Konzerte in Neuss Eine wahrhaft heiße Nacht im „Kulturgarten“

Neuss · Die Stipendiatin der Kammerakademie und das Blechbläserqaurett aus Moers gaben Konzerte: Die DKN im Globe, das Blechbläserquintett im Führring unter einem gewaltigen Blätterdach.

 Die Blechbläser aus Moers.

Die Blechbläser aus Moers.

Foto: Nadja Hielscher

Am ersten wirklich heißen Abend war der Kulturgarten mit den verfügbaren 96 Karten gleich zweimal ausverkauft. Während sich die Stipendiaten der Deutschen Kammerakademie Neuss (DKN) vornehmlich aus akustischen Gründen am Spätnachmittag ins Globe-Theater zurückzogen, spielte das Moerser Blechbläserquintett auf der Open-Air-Bühne im Führring. Die DKN zelebrierte eine „nordische Nacht“ mit Werken von Edvard Grieg, Carl Nielsen und anderen skandinavischen Meistern. Nach dem Konzert waren sich die Zuhörer darin einig, dass man weniger von den Stipendiaten der DKN sprechen könne, sondern zu Recht von den „Virtuosen der Kammerakademie“.

Absolute Profis sind auch die Musiker im Moerser Blechbläserquintett unter seinem Gründer Dirk Wittfeld (Trompete). Die Verbindung zu Neuss repräsentiert der zweite Trompeter Rodion Dubirny, er unterrichtet sein Instrument nämlich seit 17 Jahren an der Neusser Musikschule. An Musikschulen in Monheim, Radevormwald und Gladbeck lehren auch Michael Hielscher (Horn), Micha Mayer (Posaune) und Joachim Müller (Tuba). Apropos „Profis“: Michael Hielscher (47) hat sein Konzertexamen am Londoner „Royal College of Music“ gemacht.

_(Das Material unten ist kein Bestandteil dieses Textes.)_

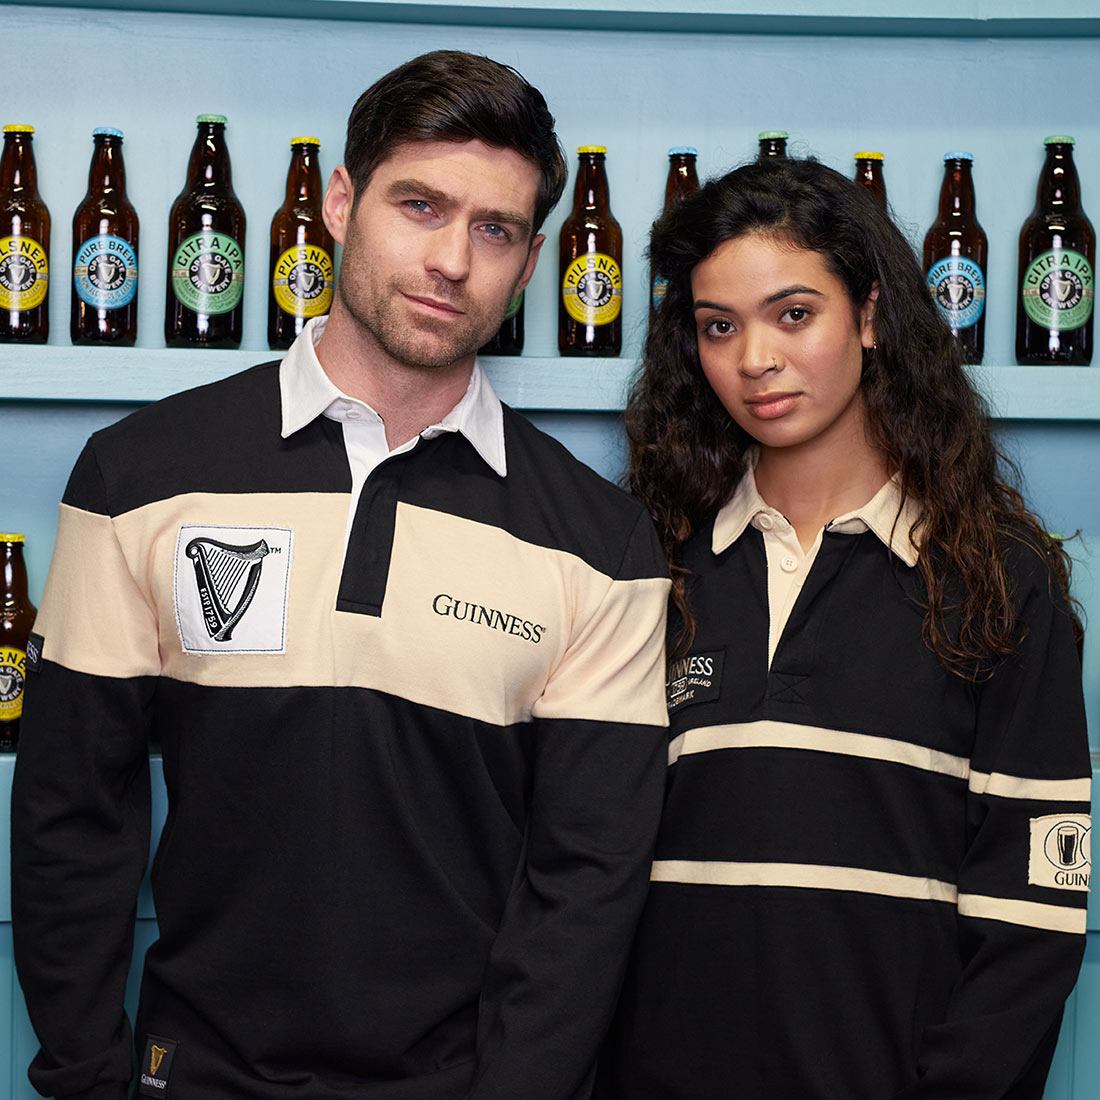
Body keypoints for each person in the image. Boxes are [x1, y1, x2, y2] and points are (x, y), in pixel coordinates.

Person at [12, 51, 671, 1100]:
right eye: (420, 204)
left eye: (494, 230)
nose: (452, 258)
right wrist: (89, 1076)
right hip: (192, 1073)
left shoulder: (600, 541)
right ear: (337, 200)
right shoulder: (139, 474)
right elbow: (69, 810)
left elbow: (584, 886)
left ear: (533, 259)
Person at [599, 157, 1091, 1099]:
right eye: (718, 326)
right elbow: (585, 879)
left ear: (869, 314)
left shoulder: (999, 582)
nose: (755, 359)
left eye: (793, 314)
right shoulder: (644, 568)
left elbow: (1031, 918)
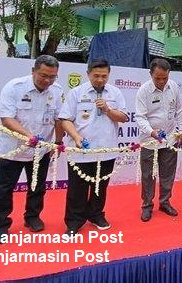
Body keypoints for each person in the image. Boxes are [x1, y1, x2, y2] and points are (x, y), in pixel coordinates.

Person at [0, 55, 64, 236]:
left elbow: (58, 119)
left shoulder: (56, 91)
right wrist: (29, 137)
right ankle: (1, 224)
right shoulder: (14, 87)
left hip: (41, 151)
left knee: (37, 187)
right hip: (13, 149)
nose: (47, 80)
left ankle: (32, 217)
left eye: (52, 76)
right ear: (33, 71)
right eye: (43, 75)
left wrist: (58, 142)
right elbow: (6, 118)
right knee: (4, 189)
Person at [59, 59, 128, 235]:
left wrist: (107, 109)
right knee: (77, 188)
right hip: (81, 149)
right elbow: (65, 119)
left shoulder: (115, 93)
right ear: (88, 73)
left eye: (104, 76)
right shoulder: (76, 93)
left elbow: (123, 117)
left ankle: (96, 214)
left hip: (106, 150)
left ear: (109, 75)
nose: (100, 79)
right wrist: (75, 136)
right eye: (96, 76)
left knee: (101, 187)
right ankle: (74, 221)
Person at [135, 58, 182, 222]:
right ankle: (147, 205)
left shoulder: (174, 87)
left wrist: (180, 131)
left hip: (170, 139)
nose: (162, 82)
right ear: (151, 75)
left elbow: (179, 111)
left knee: (168, 174)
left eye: (165, 78)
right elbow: (140, 117)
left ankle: (165, 202)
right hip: (150, 141)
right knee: (148, 175)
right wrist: (151, 132)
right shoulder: (143, 91)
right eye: (158, 78)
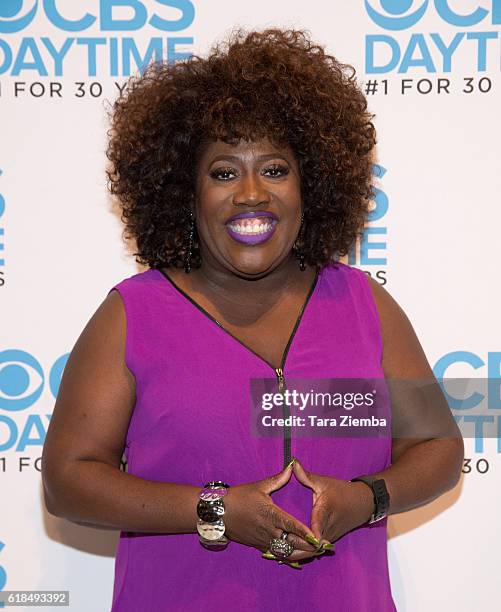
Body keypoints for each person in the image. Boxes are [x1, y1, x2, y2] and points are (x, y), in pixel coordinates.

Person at [41, 28, 463, 611]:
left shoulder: (368, 306)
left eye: (274, 169)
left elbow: (439, 446)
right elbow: (68, 479)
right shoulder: (131, 315)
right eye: (222, 172)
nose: (250, 194)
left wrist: (366, 500)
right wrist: (215, 511)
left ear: (310, 184)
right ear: (184, 193)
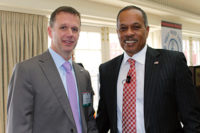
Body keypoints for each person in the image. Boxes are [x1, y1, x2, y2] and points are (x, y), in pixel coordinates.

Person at [96, 5, 200, 133]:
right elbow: (102, 121)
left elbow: (193, 120)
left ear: (147, 30)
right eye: (123, 28)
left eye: (136, 27)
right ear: (118, 32)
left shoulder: (173, 62)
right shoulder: (107, 70)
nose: (129, 33)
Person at [7, 6, 98, 133]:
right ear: (50, 32)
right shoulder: (26, 71)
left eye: (74, 29)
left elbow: (89, 119)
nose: (70, 34)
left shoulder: (84, 75)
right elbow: (18, 127)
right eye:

Bei zurückhaltender elektronischer Aussteuerung klangen einige Sätze aus Händels „Feuerwerksmusik“ prachtvoll und majestätisch im satten Zusammenspiel. Wie für Blechbläser geschaffen wirkten auch die vier Stücke aus der „Musique heroique“ von Georg Philipp Telemann. „Der Klang ist enorm, wir fühlen uns wie in einer Kirche“, sagte Dirk Wittfeld. Tatsächlich vermittelt das gewaltige Blätterdach, das auch ausreichend Schatten spendete, den Eindruck eines Baumdoms.

Die wenige Originalliteratur im romantischen Stil für Blechbläser hat der russische Ingenieur und Architekturprofessor Victor Ewald (1860 – 1935) bereichert. Von seinen vier Symphonien für modernes Blechbläserquintett erklang aus der Nr. 2 der zweite Satz „Tema con variazioni“. Bläser sind immer mutiger geworden, was die Adaption von unterschiedlichsten Werken für ihre Instrumente betrifft. Dass dies zugleich eine Bereicherung sein kann, zeigte die Bearbeitung von Claude Debussys Klavier-Prélude „La fille aux cheveux de lin“. Auch Bläser sind zu rührender Schönheit fähig, die dem Mädchen mit dem Leinenhaar fast madonnenhafte Züge verleiht.

Ähnlich gelungen wurde die „Hymne an die Gefallenen“, einem Chor von John Williams aus dem Weltkriegsepos „Der Soldat James Ryan“ von Steven Spielberg (1998), zu einer emotional stimmigen Würdigung der fünf Bläser. Im Jazzstandard „That‘s a plenty“ von Lew Pollack zeigte Joachim Müller, zu welch sanften Tönen bei erstaunlicher Beweglichkeit die Tuba, das tiefste Blechblasinstrument, fähig ist, auch im feinen Unisono aller Musiker bei Stevie Wonders „Sir Duke“.